### [Task brief]
Copy out, unchanged, the part of the records that opens with the line containing "Без повреждений" and closes with the line containing "комплектующих", both of those lines included.

### [The input]

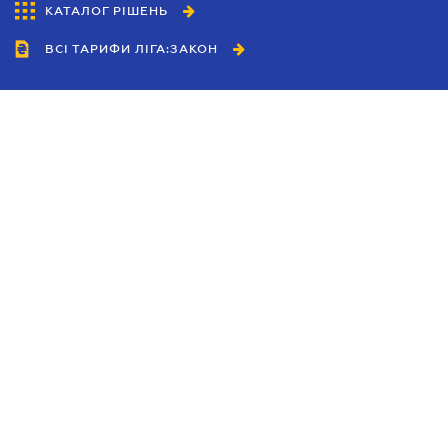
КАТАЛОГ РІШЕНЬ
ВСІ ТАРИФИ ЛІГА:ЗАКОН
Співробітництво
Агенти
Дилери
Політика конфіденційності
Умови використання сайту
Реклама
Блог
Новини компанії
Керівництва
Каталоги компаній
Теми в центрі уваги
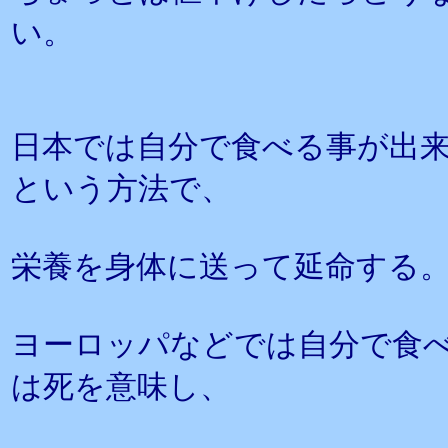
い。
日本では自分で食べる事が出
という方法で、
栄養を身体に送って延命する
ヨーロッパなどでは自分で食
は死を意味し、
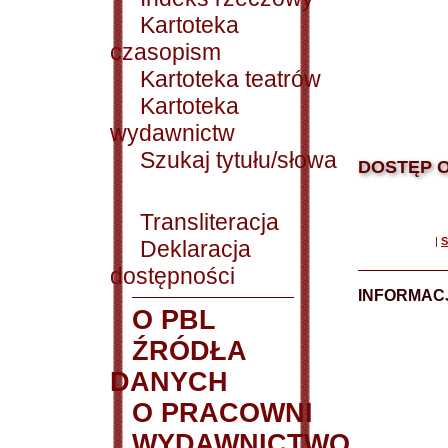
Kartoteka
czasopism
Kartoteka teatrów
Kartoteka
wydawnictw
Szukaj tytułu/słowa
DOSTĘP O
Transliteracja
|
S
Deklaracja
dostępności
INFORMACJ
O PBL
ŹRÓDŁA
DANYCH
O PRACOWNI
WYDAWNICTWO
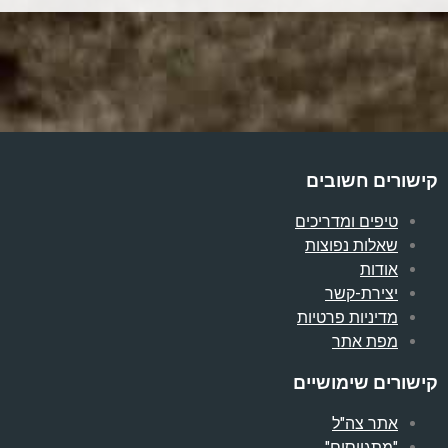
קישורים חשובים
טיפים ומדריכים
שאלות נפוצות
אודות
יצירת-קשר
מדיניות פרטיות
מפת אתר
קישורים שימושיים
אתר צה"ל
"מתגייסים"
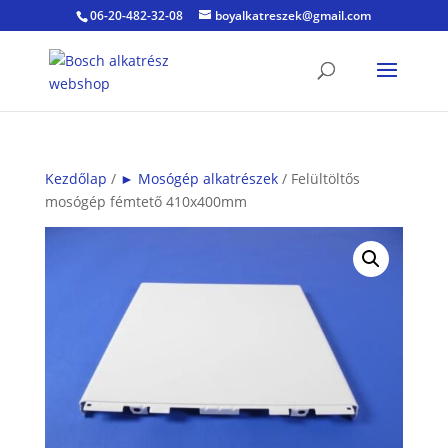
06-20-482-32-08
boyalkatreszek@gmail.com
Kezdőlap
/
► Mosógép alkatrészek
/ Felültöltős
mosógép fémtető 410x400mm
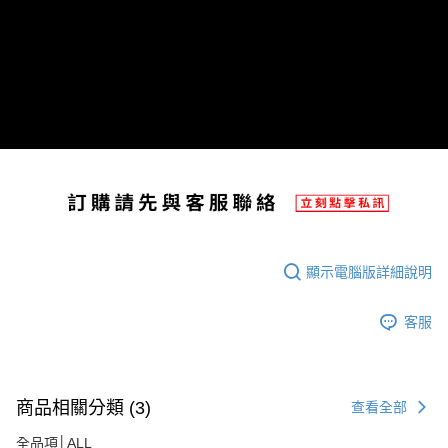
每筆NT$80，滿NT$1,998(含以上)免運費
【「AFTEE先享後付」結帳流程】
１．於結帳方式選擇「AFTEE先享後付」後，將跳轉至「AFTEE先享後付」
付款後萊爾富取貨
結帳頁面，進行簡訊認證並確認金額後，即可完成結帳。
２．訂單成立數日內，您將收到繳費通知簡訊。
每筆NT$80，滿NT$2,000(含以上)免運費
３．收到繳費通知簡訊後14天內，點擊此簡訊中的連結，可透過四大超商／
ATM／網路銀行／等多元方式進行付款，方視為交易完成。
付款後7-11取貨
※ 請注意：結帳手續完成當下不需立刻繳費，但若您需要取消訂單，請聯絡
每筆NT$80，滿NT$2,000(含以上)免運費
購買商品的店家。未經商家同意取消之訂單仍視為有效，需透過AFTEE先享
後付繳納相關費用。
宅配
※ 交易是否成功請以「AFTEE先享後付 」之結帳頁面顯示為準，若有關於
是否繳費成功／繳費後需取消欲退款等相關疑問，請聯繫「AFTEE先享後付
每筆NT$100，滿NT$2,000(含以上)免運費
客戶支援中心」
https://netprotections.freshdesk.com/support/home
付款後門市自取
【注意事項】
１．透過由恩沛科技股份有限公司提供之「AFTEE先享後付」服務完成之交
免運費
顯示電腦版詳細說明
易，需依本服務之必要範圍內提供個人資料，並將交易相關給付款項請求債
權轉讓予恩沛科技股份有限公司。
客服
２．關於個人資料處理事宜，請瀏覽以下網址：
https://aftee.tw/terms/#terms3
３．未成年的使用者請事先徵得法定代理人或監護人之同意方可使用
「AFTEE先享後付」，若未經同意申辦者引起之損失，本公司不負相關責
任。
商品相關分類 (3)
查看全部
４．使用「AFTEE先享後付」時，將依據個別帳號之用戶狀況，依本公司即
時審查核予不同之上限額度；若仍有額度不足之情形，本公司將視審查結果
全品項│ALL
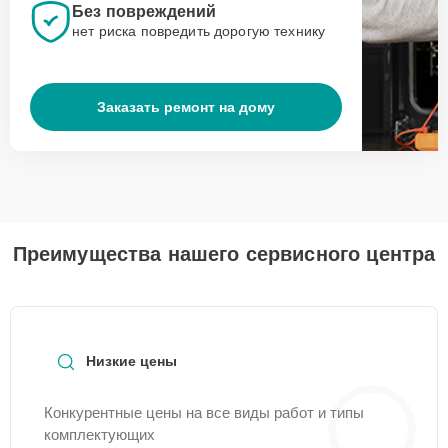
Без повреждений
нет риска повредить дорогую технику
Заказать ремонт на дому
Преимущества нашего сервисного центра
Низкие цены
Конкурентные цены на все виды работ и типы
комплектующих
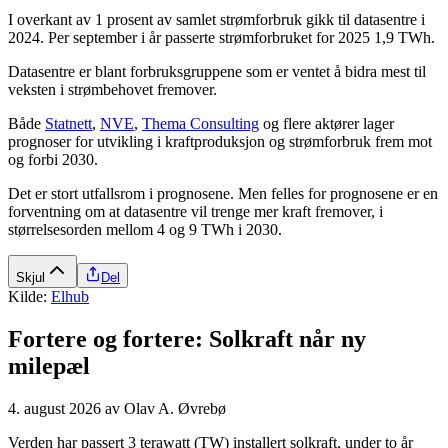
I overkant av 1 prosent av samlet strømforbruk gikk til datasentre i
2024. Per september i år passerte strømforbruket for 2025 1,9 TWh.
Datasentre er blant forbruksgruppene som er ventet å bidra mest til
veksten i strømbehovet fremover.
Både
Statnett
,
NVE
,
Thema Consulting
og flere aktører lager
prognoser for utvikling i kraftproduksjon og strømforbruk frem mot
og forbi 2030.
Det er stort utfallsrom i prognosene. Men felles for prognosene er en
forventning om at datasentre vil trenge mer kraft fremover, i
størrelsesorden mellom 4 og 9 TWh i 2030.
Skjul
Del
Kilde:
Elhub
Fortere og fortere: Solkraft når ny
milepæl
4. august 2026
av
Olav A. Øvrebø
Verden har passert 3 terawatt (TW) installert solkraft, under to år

### [Final answer]
Без повреждений
нет риска повредить дорогую технику
Заказать ремонт на дому
Преимущества нашего сервисного центра
Низкие цены
Конкурентные цены на все виды работ и типы
комплектующих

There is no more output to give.